EXERCISE INPUT: Begin

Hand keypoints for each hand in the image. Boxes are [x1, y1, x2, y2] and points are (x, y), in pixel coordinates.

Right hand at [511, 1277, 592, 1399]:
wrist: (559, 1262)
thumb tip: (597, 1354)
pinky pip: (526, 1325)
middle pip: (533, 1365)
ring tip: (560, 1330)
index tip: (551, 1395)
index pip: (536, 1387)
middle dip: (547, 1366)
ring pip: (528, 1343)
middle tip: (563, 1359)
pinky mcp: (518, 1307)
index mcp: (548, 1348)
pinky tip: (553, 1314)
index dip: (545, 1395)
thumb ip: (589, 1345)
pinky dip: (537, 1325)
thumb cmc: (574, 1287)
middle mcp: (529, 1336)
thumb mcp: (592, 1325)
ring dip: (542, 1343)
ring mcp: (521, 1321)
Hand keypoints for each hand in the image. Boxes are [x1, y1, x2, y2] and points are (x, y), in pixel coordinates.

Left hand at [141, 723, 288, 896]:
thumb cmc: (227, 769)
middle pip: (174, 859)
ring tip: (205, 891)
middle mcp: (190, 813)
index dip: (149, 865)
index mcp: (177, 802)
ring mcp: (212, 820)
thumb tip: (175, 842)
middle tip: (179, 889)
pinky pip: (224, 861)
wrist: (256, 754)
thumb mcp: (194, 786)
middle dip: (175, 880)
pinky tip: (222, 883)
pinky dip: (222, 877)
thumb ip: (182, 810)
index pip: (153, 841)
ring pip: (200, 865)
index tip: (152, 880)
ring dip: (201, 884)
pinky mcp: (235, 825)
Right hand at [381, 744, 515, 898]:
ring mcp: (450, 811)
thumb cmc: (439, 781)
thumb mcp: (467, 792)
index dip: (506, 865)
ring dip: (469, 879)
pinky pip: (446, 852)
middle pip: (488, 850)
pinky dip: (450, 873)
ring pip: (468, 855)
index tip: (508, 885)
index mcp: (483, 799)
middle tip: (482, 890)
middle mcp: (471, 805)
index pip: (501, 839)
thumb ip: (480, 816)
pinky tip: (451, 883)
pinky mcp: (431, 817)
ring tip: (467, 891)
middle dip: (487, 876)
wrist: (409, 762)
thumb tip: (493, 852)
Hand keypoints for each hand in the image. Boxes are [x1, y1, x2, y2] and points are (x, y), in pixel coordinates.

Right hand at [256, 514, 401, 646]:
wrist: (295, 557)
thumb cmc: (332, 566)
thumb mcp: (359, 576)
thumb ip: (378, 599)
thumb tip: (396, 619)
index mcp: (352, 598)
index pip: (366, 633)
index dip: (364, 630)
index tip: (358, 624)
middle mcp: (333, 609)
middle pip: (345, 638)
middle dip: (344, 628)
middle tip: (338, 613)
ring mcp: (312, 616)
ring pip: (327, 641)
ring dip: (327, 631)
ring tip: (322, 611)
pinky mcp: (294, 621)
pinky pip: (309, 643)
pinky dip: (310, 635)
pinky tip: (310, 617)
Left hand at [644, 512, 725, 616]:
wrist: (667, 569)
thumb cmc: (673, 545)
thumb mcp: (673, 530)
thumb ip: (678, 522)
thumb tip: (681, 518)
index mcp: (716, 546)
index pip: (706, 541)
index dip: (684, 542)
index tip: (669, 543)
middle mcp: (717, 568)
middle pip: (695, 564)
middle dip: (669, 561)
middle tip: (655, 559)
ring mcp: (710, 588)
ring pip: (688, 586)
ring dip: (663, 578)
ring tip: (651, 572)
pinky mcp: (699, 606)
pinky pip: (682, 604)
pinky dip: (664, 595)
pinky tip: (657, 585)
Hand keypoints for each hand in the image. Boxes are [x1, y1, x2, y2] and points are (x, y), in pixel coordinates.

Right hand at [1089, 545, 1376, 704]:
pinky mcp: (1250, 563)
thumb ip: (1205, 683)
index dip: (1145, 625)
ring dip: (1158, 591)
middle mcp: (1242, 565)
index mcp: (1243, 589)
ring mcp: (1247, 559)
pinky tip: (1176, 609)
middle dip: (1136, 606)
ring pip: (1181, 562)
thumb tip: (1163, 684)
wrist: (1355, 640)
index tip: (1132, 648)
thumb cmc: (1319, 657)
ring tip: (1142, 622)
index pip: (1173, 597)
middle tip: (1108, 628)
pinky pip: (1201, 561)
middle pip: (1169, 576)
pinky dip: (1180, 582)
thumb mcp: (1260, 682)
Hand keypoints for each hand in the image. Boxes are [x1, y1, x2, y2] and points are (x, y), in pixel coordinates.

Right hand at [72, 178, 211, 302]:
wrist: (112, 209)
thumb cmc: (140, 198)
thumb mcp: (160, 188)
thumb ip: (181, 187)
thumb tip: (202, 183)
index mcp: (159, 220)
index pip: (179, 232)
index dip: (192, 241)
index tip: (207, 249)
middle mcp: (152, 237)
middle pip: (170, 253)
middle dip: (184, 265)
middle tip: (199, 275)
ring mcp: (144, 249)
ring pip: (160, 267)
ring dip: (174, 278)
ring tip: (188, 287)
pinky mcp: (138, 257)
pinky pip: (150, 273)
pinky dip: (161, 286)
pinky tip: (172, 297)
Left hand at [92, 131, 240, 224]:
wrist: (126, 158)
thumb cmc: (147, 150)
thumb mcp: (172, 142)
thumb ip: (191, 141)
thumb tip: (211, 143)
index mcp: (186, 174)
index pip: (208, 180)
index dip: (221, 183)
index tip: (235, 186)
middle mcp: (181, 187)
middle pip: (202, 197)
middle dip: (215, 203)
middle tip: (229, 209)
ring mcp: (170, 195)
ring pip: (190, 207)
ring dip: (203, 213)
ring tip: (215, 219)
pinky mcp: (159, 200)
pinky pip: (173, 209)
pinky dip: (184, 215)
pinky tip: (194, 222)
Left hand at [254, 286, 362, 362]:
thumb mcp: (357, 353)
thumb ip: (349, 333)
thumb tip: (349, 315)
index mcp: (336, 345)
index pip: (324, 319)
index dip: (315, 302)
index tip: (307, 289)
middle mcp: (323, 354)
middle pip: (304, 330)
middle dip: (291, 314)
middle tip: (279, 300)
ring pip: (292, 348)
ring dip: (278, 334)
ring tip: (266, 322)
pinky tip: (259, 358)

EXERCISE INPUT: End

= TASK DESCRIPTION =
Your job is to restate all of the data word for word.

= EXERCISE ANSWER =
Hand keypoints for each hand in the image. Boxes are [x1, y1, x2, y2] and points are (x, y), in pixel coordinates.

Right hand at [511, 1277, 592, 1399]:
wrist: (559, 1262)
thumb tip: (597, 1354)
pinky pip: (526, 1325)
middle pip: (533, 1365)
ring tip: (560, 1330)
index tip: (551, 1395)
index pip: (536, 1387)
middle dip: (547, 1366)
ring pip: (528, 1343)
middle tip: (563, 1359)
pinky mcp: (518, 1307)
index mcp: (548, 1348)
pinky tip: (553, 1314)
index dip: (545, 1395)
thumb ip: (589, 1345)
pinky dip: (537, 1325)
thumb cmc: (574, 1287)
middle mcp: (529, 1336)
thumb mcp: (592, 1325)
ring dip: (542, 1343)
ring mcp: (521, 1321)
Hand keypoints for each hand in the image. Boxes are [x1, y1, x2, y2] and points are (x, y), in pixel coordinates.

Left hand at [141, 723, 288, 896]:
thumb cmc: (227, 769)
middle pip: (174, 859)
ring tip: (205, 891)
middle mcp: (190, 813)
index dip: (149, 865)
index mcp: (177, 802)
ring mcp: (212, 820)
thumb tip: (175, 842)
middle tip: (179, 889)
pinky pip: (224, 861)
wrist: (256, 754)
thumb mcp: (194, 786)
middle dip: (175, 880)
pinky tip: (222, 883)
pinky dip: (222, 877)
thumb ip: (182, 810)
index pip: (153, 841)
ring pip: (200, 865)
index tip: (152, 880)
ring dip: (201, 884)
pinky mcp: (235, 825)
Right hand at [381, 744, 515, 898]:
ring mcp: (450, 811)
thumb cmc: (439, 781)
thumb mcp: (467, 792)
index dip: (506, 865)
ring dip: (469, 879)
pinky pip: (446, 852)
middle pip: (488, 850)
pinky dip: (450, 873)
ring pip: (468, 855)
index tip: (508, 885)
index mcp: (483, 799)
middle tip: (482, 890)
middle mcp: (471, 805)
index pip: (501, 839)
thumb ip: (480, 816)
pinky tip: (451, 883)
pinky mcp: (431, 817)
ring tip: (467, 891)
middle dip: (487, 876)
wrist: (409, 762)
thumb tip: (493, 852)
Hand keypoints for each hand in the image. Boxes are [x1, y1, x2, y2] and points are (x, y), in pixel coordinates.

Right hand at [256, 514, 401, 646]:
wrist: (295, 557)
thumb cmc: (332, 566)
thumb mcp: (359, 576)
thumb ip: (378, 599)
thumb tip: (396, 619)
index mcp: (352, 598)
index pip: (366, 633)
index dip: (364, 630)
index tip: (358, 624)
middle mcp: (333, 609)
middle pip: (345, 638)
middle dip: (344, 628)
middle tip: (338, 613)
ring mcp: (312, 616)
ring pip: (327, 641)
ring dip: (327, 631)
ring tip: (322, 611)
pinky mcp: (294, 621)
pinky pip: (309, 643)
pinky dip: (310, 635)
pinky tip: (310, 617)
Left hand at [644, 512, 725, 616]:
wrist: (667, 569)
thumb cmc: (673, 545)
thumb mcp: (673, 530)
thumb ip: (678, 522)
thumb tip: (681, 518)
index mcp: (716, 546)
index pip: (706, 541)
index dip: (684, 542)
index tip: (669, 543)
middle mcp: (717, 568)
middle pip: (695, 564)
middle dip: (669, 561)
middle tip: (655, 559)
ring mcp: (710, 588)
ring pip: (688, 586)
ring dip: (663, 578)
ring tip: (651, 572)
pinky mcp: (699, 606)
pinky pip: (682, 604)
pinky dip: (664, 595)
pinky tip: (657, 585)
Hand keypoints for each hand in the image. Boxes are [x1, y1, x2, y2] and points are (x, y), in pixel coordinates.

Right hand at [1089, 545, 1376, 704]:
pinky mcp: (1250, 563)
thumb ip: (1205, 683)
index dip: (1145, 625)
ring dip: (1158, 591)
middle mcp: (1242, 565)
index mcp: (1243, 589)
ring mcp: (1247, 559)
pinky tip: (1176, 609)
middle dip: (1136, 606)
ring pip: (1181, 562)
thumb tip: (1163, 684)
wrist: (1355, 640)
index tip: (1132, 648)
thumb cmc: (1319, 657)
ring tip: (1142, 622)
index pip: (1173, 597)
middle tip: (1108, 628)
pinky pip: (1201, 561)
middle pip: (1169, 576)
pinky dip: (1180, 582)
thumb mcp: (1260, 682)
Hand keypoints for each hand in the image. Boxes are [x1, y1, x2, y2] and points are (x, y), in pixel coordinates.

Right hand at [72, 178, 211, 302]:
wrist: (112, 209)
thumb cmc: (140, 198)
thumb mcp: (160, 188)
thumb ip: (181, 187)
thumb tip: (202, 183)
index mcp: (159, 220)
index pip: (179, 232)
index dip: (192, 241)
index tip: (207, 249)
middle mcp: (152, 237)
middle pip: (170, 253)
middle dip: (184, 265)
middle tip: (199, 275)
ring mcp: (144, 249)
ring pip: (160, 267)
ring dip: (174, 278)
ring tip: (188, 287)
pinky mcp: (138, 257)
pinky pip: (150, 273)
pinky dip: (161, 286)
pinky tip: (172, 297)
Left hand at [92, 131, 240, 224]:
wrist: (126, 158)
thumb cmc: (147, 150)
thumb mcp: (172, 142)
thumb ip: (191, 141)
thumb tip: (211, 143)
index mcp: (186, 174)
index pip: (208, 180)
index dip: (221, 183)
index tip: (235, 186)
middle mcp: (181, 187)
middle pip: (202, 197)
middle dip: (215, 203)
middle tip: (229, 209)
ring mcp: (170, 195)
ring pip: (190, 207)
ring dip: (203, 213)
ring tip: (215, 219)
pinky mcp: (159, 200)
pinky pip: (173, 209)
pinky dip: (184, 215)
pinky tip: (194, 222)
Left hand at [254, 286, 362, 362]:
thumb mcp: (357, 353)
thumb ip: (349, 333)
thumb tip: (349, 315)
index mcp: (336, 345)
index pip: (324, 319)
index dip: (315, 302)
index tip: (307, 289)
middle mcp: (323, 354)
middle pip: (304, 330)
middle dip: (291, 314)
middle tip: (279, 300)
ring pip: (292, 348)
ring dip: (278, 334)
ring tip: (266, 322)
pinky tip: (259, 358)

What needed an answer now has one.